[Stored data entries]
##########
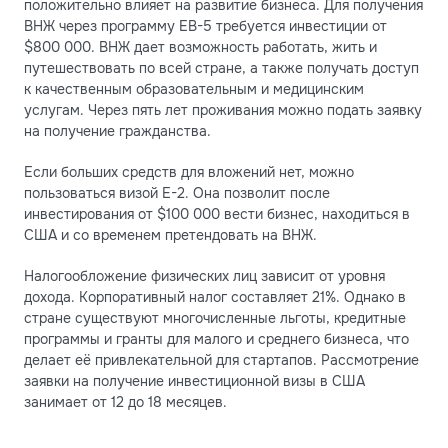
положительно влияет на развитие бизнеса. Для получения
ВНЖ через программу EB-5 требуется инвестиции от
$800 000. ВНЖ дает возможность работать, жить и
путешествовать по всей стране, а также получать доступ
к качественным образовательным и медицинским
услугам. Через пять лет проживания можно подать заявку
на получение гражданства.
Если больших средств для вложений нет, можно
пользоваться визой Е-2. Она позволит после
инвестирования от $100 000 вести бизнес, находиться в
США и со временем претендовать на ВНЖ.
Налогообложение физических лиц зависит от уровня
дохода. Корпоративный налог составляет 21%. Однако в
стране существуют многочисленные льготы, кредитные
программы и гранты для малого и среднего бизнеса, что
делает её привлекательной для стартапов. Рассмотрение
заявки на получение инвестиционной визы в США
занимает от 12 до 18 месяцев.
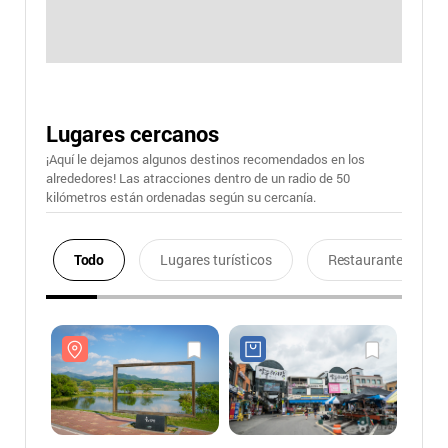
Lugares cercanos
¡Aquí le dejamos algunos destinos recomendados en los
alrededores! Las atracciones dentro de un radio de 50
kilómetros están ordenadas según su cercanía.
Todo
Lugares turísticos
Restaurantes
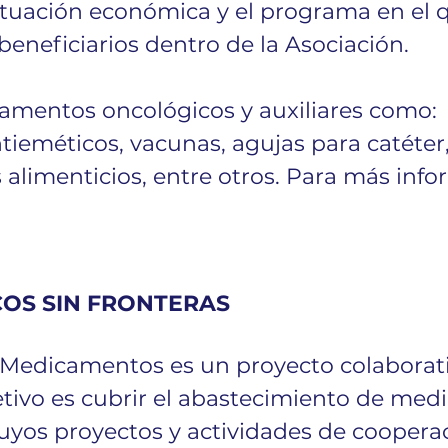
ituación económica y el programa en el q
beneficiarios dentro de la Asociación. 
mentos oncológicos y auxiliares como: 
ntieméticos, vacunas, agujas para catéter,
limenticios, entre otros. Para más info
OS SIN FRONTERAS
Medicamentos es un proyecto colaborati
tivo es cubrir el abastecimiento de med
uyos proyectos y actividades de cooperac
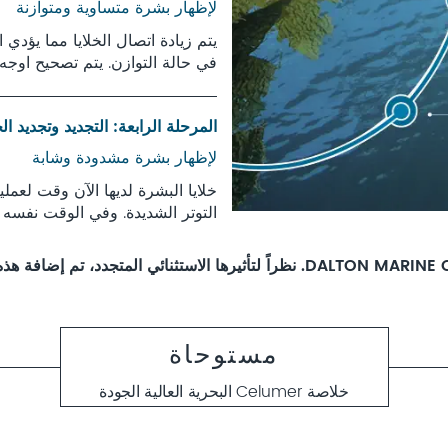
لإظهار بشرة متساوية ومتوازنة
يتم زيادة اتصال الخلايا مما يؤدي ا
في حالة التوازن. يتم تصحيح اوجه
المرحلة الرابعة: التجديد وتجديد الخ
لإظهار بشرة مشدودة وشابة
خلايا البشرة لديها الآن وقت لعم
التوتر الشديدة. وفي الوقت نفسه ت
مستوحاة
خلاصة Celumer البحرية العالية الجودة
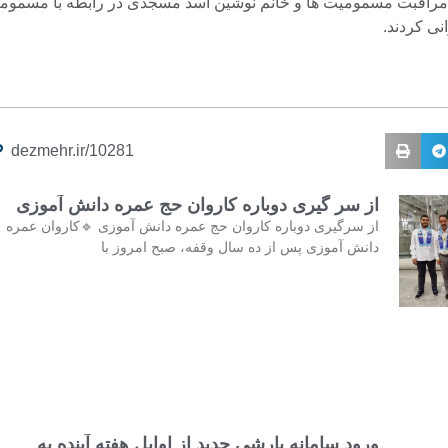
اقبت مسمومیت ها و خانم نوشین اسد مسجدی در رابطه با مسموم
انی کردند.
dezmehr.ir/10281
از سر گیری دوباره کاروان حج عمره دانش آموزی
از سرگیری دوباره کاروان حج عمره دانش آموزی 🔹کاروان عمره
دانش آموزی پس از ده سال وقفه، صبح امروز با
ورود سامانه بارشی جدید از اوایل هفته آینده به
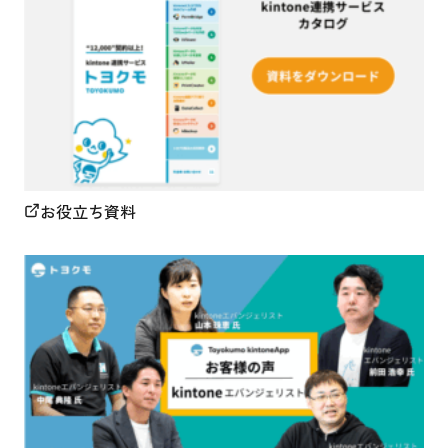
お役立ち資料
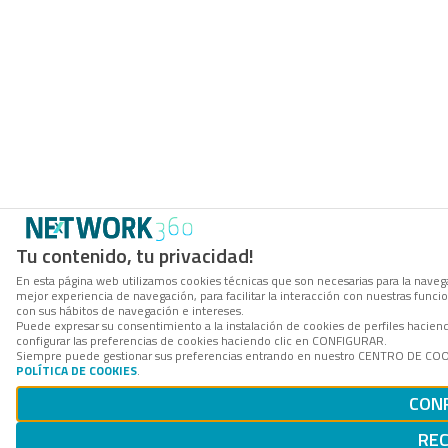
Tu contenido, tu privacidad!
En esta página web utilizamos cookies técnicas que son necesarias para la navega
mejor experiencia de navegación, para facilitar la interacción con nuestras func
con sus hábitos de navegación e intereses.
Puede expresar su consentimiento a la instalación de cookies de perfiles haci
configurar las preferencias de cookies haciendo clic en CONFIGURAR.
Siempre puede gestionar sus preferencias entrando en nuestro CENTRO DE COOKI
POLÍTICA DE COOKIES
.
CON
RE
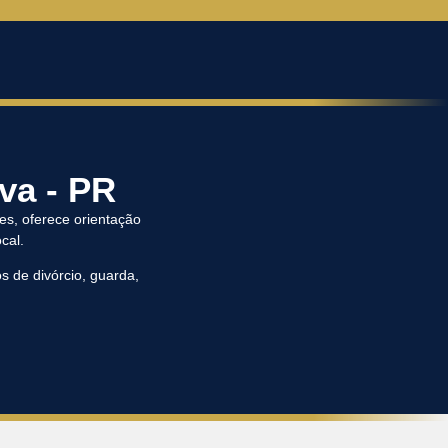
va - PR
es, oferece orientação
cal.
s de divórcio, guarda,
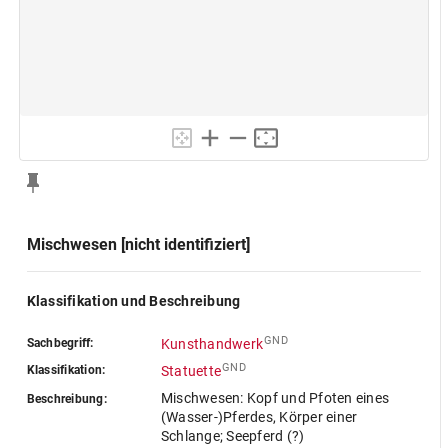
Mischwesen [nicht identifiziert]
Klassifikation und Beschreibung
GND
Sachbegriff:
Kunsthandwerk
GND
Klassifikation:
Statuette
Mischwesen: Kopf und Pfoten eines
Beschreibung:
(Wasser-)Pferdes, Körper einer
Schlange; Seepferd (?)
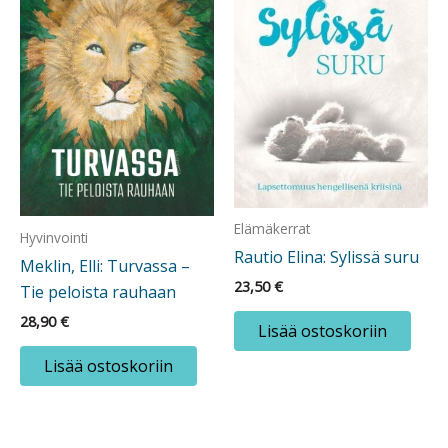
Elämäkerrat
Hyvinvointi
Rautio Elina: Sylissä suru
Meklin, Elli: Turvassa –
23,50
€
Tie peloista rauhaan
28,90
€
Lisää ostoskoriin
Lisää ostoskoriin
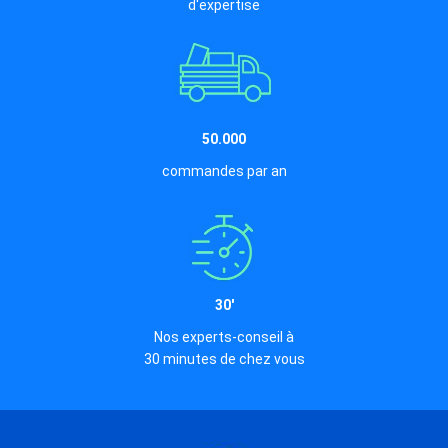
d'expertise
50.000
commandes par an
30'
Nos experts-conseil à
30 minutes de chez vous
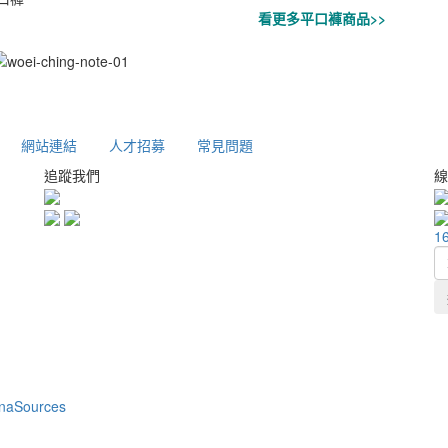
看更多平口褲商品>>
網站連結
人才招募
常見問題
追蹤我們
線
1
naSources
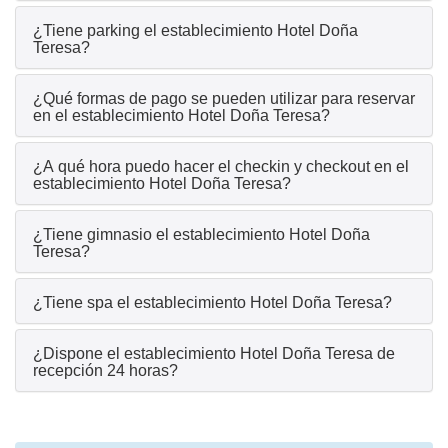
¿Tiene parking el establecimiento Hotel Doña
Teresa?
¿Qué formas de pago se pueden utilizar para reservar
en el establecimiento Hotel Doña Teresa?
¿A qué hora puedo hacer el checkin y checkout en el
establecimiento Hotel Doña Teresa?
¿Tiene gimnasio el establecimiento Hotel Doña
Teresa?
¿Tiene spa el establecimiento Hotel Doña Teresa?
¿Dispone el establecimiento Hotel Doña Teresa de
recepción 24 horas?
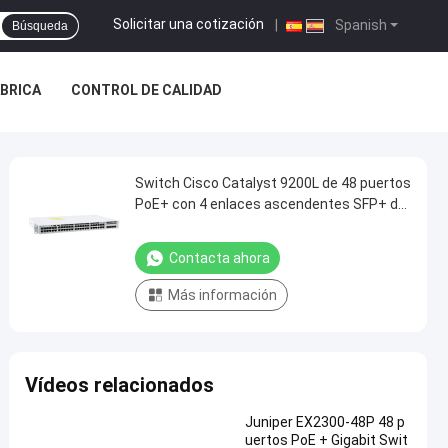
Solicitar una cotización
|
Spanish
Búsqueda
ÁBRICA
CONTROL DE CALIDAD
Switch Cisco Catalyst 9200L de 48 puertos
PoE+ con 4 enlaces ascendentes SFP+ de
10G
Contacta ahora
Más información
Vídeos relacionados
Juniper EX2300-48P 48 p
uertos PoE + Gigabit Swit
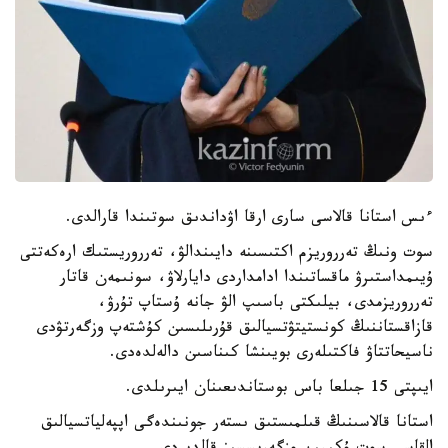
ءىس استانا قالاسى سارى ارقا اۋداندىق سوتىندا قارالدى.
سوت ونىڭ تەرروريزم اكتىسىنە دايىندالۋ، تەرروريستىك ارەكەتتى
ۇيىمداستىرۋ ماقساتىندا ادامداردى دايارلاۋ، سونىمەن قاتار
تەرروريزمدى، بيلىكتى باسىپ الۋ جانە ۇستاپ تۇرۋ،
قازاقستاننىڭ كونستيتۋتسيالىق قۇرىلىسىن كۇشتەپ وزگەرتۋدى
ناسيحاتتاۋ فاكتىلەرى بويىنشا كىناسىن دالەلدەدى.
ايىپتى 15 جىلعا باس بوستاندىعىنان ايىرىلدى.
استانا قالاسىنىڭ قىلمىستىق ىستەر جونىندەگى اپپەلياتسيالىق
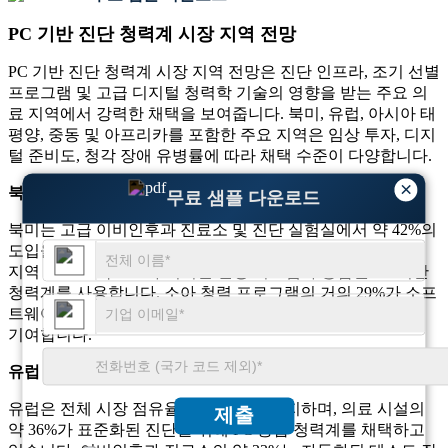
PC 기반 진단 청력계 시장 지역 전망
PC 기반 진단 청력계 시장 지역 전망은 진단 인프라, 조기 선별
프로그램 및 고급 디지털 청력학 기술의 영향을 받는 주요 의
료 지역에서 강력한 채택을 보여줍니다. 북미, 유럽, 아시아 태
평양, 중동 및 아프리카를 포함한 주요 지역은 임상 투자, 디지
털 준비도, 청각 장애 유병률에 따라 채택 수준이 다양합니다.
×
북아메리카
무료 샘플 다운로드
북미는 고급 이비인후과 진료소 및 진단 실험실에서 약 42%의
도입을 통해 글로벌 시장 수요의 거의 39%를 차지합니다. 이
지역 병원의 약 37%가 디지털 건강 시스템과 통합된 PC 기반
청력계를 사용합니다. 소아 청력 프로그램의 거의 29%가 소프
트웨어 지원 청각학 도구에 의존하여 지역 채택 강도에 크게
기여합니다.
유럽
유럽은 전체 시장 점유율의 약 28%를 차지하며, 의료 시설의
제출
약 36%가 표준화된 진단을 위해 PC 통합 청력계를 채택하고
##########
● **Activity**
Going through the records above line by line, transcribe each one exactly and skip any pictures.

● **The answer**
положительно влияет на развитие бизнеса. Для получения
ВНЖ через программу EB-5 требуется инвестиции от
$800 000. ВНЖ дает возможность работать, жить и
путешествовать по всей стране, а также получать доступ
к качественным образовательным и медицинским
услугам. Через пять лет проживания можно подать заявку
на получение гражданства.
Если больших средств для вложений нет, можно
пользоваться визой Е-2. Она позволит после
инвестирования от $100 000 вести бизнес, находиться в
США и со временем претендовать на ВНЖ.
Налогообложение физических лиц зависит от уровня
дохода. Корпоративный налог составляет 21%. Однако в
стране существуют многочисленные льготы, кредитные
программы и гранты для малого и среднего бизнеса, что
делает её привлекательной для стартапов. Рассмотрение
заявки на получение инвестиционной визы в США
занимает от 12 до 18 месяцев.
Lugares cercanos
¡Aquí le dejamos algunos destinos recomendados en los
alrededores! Las atracciones dentro de un radio de 50
kilómetros están ordenadas según su cercanía.
Todo
Lugares turísticos
Restaurantes
ituación económica y el programa en el q
beneficiarios dentro de la Asociación. 
mentos oncológicos y auxiliares como: 
ntieméticos, vacunas, agujas para catéter,
limenticios, entre otros. Para más info
OS SIN FRONTERAS
Medicamentos es un proyecto colaborati
tivo es cubrir el abastecimiento de med
uyos proyectos y actividades de cooperac
لإظهار بشرة متساوية ومتوازنة
يتم زيادة اتصال الخلايا مما يؤدي ا
في حالة التوازن. يتم تصحيح اوجه
المرحلة الرابعة: التجديد وتجديد الخ
لإظهار بشرة مشدودة وشابة
خلايا البشرة لديها الآن وقت لعم
التوتر الشديدة. وفي الوقت نفسه ت
مستوحاة
خلاصة Celumer البحرية العالية الجودة
اقبت مسمومیت ها و خانم نوشین اسد مسجدی در رابطه با مسموم
انی کردند.
dezmehr.ir/10281
از سر گیری دوباره کاروان حج عمره دانش آموزی
از سرگیری دوباره کاروان حج عمره دانش آموزی 🔹کاروان عمره
دانش آموزی پس از ده سال وقفه، صبح امروز با
ورود سامانه بارشی جدید از اوایل هفته آینده به
お役立ち資料
Tu contenido, tu privacidad!
En esta página web utilizamos cookies técnicas que son necesarias para la navega
mejor experiencia de navegación, para facilitar la interacción con nuestras func
con sus hábitos de navegación e intereses.
Puede expresar su consentimiento a la instalación de cookies de perfiles haci
configurar las preferencias de cookies haciendo clic en CONFIGURAR.
Siempre puede gestionar sus preferencias entrando en nuestro CENTRO DE COOKI
POLÍTICA DE COOKIES
.
CON
RE
va - PR
es, oferece orientação
cal.
s de divórcio, guarda,
Mischwesen [nicht identifiziert]
Klassifikation und Beschreibung
GND
Sachbegriff:
Kunsthandwerk
GND
Klassifikation:
Statuette
Mischwesen: Kopf und Pfoten eines
Beschreibung:
(Wasser-)Pferdes, Körper einer
Schlange; Seepferd (?)
Elämäkerrat
Hyvinvointi
Rautio Elina: Sylissä suru
Meklin, Elli: Turvassa –
23,50
€
Tie peloista rauhaan
28,90
€
Lisää ostoskoriin
Lisää ostoskoriin
d'expertise
50.000
commandes par an
30'
Nos experts-conseil à
30 minutes de chez vous
看更多平口褲商品>>
網站連結
人才招募
常見問題
追蹤我們
線
1
naSources
¿Tiene parking el establecimiento Hotel Doña
Teresa?
¿Qué formas de pago se pueden utilizar para reservar
en el establecimiento Hotel Doña Teresa?
¿A qué hora puedo hacer el checkin y checkout en el
establecimiento Hotel Doña Teresa?
¿Tiene gimnasio el establecimiento Hotel Doña
Teresa?
¿Tiene spa el establecimiento Hotel Doña Teresa?
¿Dispone el establecimiento Hotel Doña Teresa de
recepción 24 horas?
Solicitar una cotización
|
Spanish
Búsqueda
ÁBRICA
CONTROL DE CALIDAD
Switch Cisco Catalyst 9200L de 48 puertos
PoE+ con 4 enlaces ascendentes SFP+ de
10G
Contacta ahora
Más información
Vídeos relacionados
Juniper EX2300-48P 48 p
uertos PoE + Gigabit Swit
ءىس استانا قالاسى سارى ارقا اۋداندىق سوتىندا قارالدى.
سوت ونىڭ تەرروريزم اكتىسىنە دايىندالۋ، تەرروريستىك ارەكەتتى
ۇيىمداستىرۋ ماقساتىندا ادامداردى دايارلاۋ، سونىمەن قاتار
تەرروريزمدى، بيلىكتى باسىپ الۋ جانە ۇستاپ تۇرۋ،
قازاقستاننىڭ كونستيتۋتسيالىق قۇرىلىسىن كۇشتەپ وزگەرتۋدى
ناسيحاتتاۋ فاكتىلەرى بويىنشا كىناسىن دالەلدەدى.
ايىپتى 15 جىلعا باس بوستاندىعىنان ايىرىلدى.
استانا قالاسىنىڭ قىلمىستىق ىستەر جونىندەگى اپپەلياتسيالىق
PC 기반 진단 청력계 시장 지역 전망
PC 기반 진단 청력계 시장 지역 전망은 진단 인프라, 조기 선별
프로그램 및 고급 디지털 청력학 기술의 영향을 받는 주요 의
료 지역에서 강력한 채택을 보여줍니다. 북미, 유럽, 아시아 태
평양, 중동 및 아프리카를 포함한 주요 지역은 임상 투자, 디지
털 준비도, 청각 장애 유병률에 따라 채택 수준이 다양합니다.
×
북아메리카
무료 샘플 다운로드
북미는 고급 이비인후과 진료소 및 진단 실험실에서 약 42%의
도입을 통해 글로벌 시장 수요의 거의 39%를 차지합니다. 이
지역 병원의 약 37%가 디지털 건강 시스템과 통합된 PC 기반
청력계를 사용합니다. 소아 청력 프로그램의 거의 29%가 소프
트웨어 지원 청각학 도구에 의존하여 지역 채택 강도에 크게
기여합니다.
유럽
유럽은 전체 시장 점유율의 약 28%를 차지하며, 의료 시설의
제출
약 36%가 표준화된 진단을 위해 PC 통합 청력계를 채택하고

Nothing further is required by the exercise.